Entonces, Carmencita decidió que fuéramos mártires, y que se fastidiaran las madres.

—Nos escaparemos como Santa Teresa, para que los moros nos descabecen.

—Sí, pero ya no hay moros.

—¿Que no? ¡Anda, qué tonta! Están en África.

—¡Yo creía que los había matado a todos mi tío Rodrigo! ¿Y crees tú que nos querrán cortar la cabeza?

—En cuanto se lo digamos. ¡Ya verás! Gritaremos: «¡Viva Dios! ¡Viva la Virgen María!», y en seguida nos matarán.

No pude dormir por la noche pensándolo. ¡Vaya un daño que nos iban a hacer al cortarnos la cabeza! ¡Y Carmencita tenía una prisa!

—¿Cuándo nos vamos?, di. ¿Cuándo nos vamos?

—Ya nos iremos. ¡No seas pesada! Mañana o pasado.

—Mira que África está muy lejos y vamos a tardar mucho.

—Bueno, no importa.

—Sí, ¡no importa, no importa! ¿Pues no sabes que luego iremos al cielo a subir por las escaleras de oro?

—Lo sé, lo sé…; pero antes nos cortarán la cabeza…

—¿Y qué? A Santa Margarita le quitaron la carne a tiras, y a Santa Cristina la frieron en una sartén de aceite y, mientras, estaba cantando.

—¿Tú lo crees?

—¡No lo voy a creer, si lo ha contado el padre Valverde!

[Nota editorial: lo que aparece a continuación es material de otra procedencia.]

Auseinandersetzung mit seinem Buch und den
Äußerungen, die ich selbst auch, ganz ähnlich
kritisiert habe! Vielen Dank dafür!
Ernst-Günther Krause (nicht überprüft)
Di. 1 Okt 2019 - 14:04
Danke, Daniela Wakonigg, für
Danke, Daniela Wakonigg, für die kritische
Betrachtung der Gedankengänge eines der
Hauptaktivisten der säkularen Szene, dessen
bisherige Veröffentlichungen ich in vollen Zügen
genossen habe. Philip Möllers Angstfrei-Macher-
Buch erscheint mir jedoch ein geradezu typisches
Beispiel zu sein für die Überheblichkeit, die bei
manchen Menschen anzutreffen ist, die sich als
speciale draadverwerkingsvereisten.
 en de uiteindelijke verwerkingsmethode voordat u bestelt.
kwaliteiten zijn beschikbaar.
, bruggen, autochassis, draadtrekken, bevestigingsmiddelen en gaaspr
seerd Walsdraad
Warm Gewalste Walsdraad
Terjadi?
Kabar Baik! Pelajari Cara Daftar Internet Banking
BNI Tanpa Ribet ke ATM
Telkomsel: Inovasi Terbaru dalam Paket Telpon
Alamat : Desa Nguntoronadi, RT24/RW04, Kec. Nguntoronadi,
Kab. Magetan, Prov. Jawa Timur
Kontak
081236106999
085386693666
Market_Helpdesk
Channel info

—Oye: ¿y no dijo si cantaba porque le dolía, o si era para disimular?

—¡Qué tonta! Pero si a los mártires no les duele nada… ¿Cómo te lo voy a decir?

Todas las tardes, a la hora de la merienda, quería que nos fuéramos; pero nunca estaba la puerta abierta ni nos dejaban solas.

Ayer se acercó a mí Carmencita cuando estábamos en el recreo, y me dijo al oído:

—¡Vamos ahora, Celia!

—¿Adónde? —porque a mí casi se me había olvidado.

—A que nos corten la cabeza.

—Bueno… ¿Tú crees que si no somos mártires no iremos al cielo?

—Claro que no… Santas no podemos ser…

—¿Y no sería mejor quedarnos aquí? Yo estoy contenta en el colegio.

—¡Huy, qué niña! Me iré yo sola…

Y por no dejarla sola me fui con ella. ¿Qué iba a hacer?

Salimos por la puertecilla del huerto a un sendero entre zarzas, que yo no había visto nunca.

Carmencita sacó el rosario de su bolsillo y nos pusimos a rezar para que se nos hiciera más corto el camino.

Aún no habíamos acabado el último diez, cuando salió Juanón detrás de una zarza con dos berzas muy grandes.

—¿Adónde vais? ¿Habéis sorteao? —y se reía como un bárbaro que es—. ¡Hala, hala, a casa sin rechistar!

—Juanón, si nos dejas ir, te regalo mi rosario y pedimos por ti cuando estemos en el cielo —dijo Carmencita.

—¡Hala, hala, a casa y dejarme a mí de tonterías!… ¿Por qué os escapabais? Ya lo diréis, ya, cuando sus lo pregunte la madre.

Nos hizo volver casi corriendo. ¡Y qué vergüenza luego para contarlo! Yo lloraba. Carmencita lo dijo todo…

Don Restituto se enfadó mucho, y nos ha prohibido ser mártires en toda nuestra vida.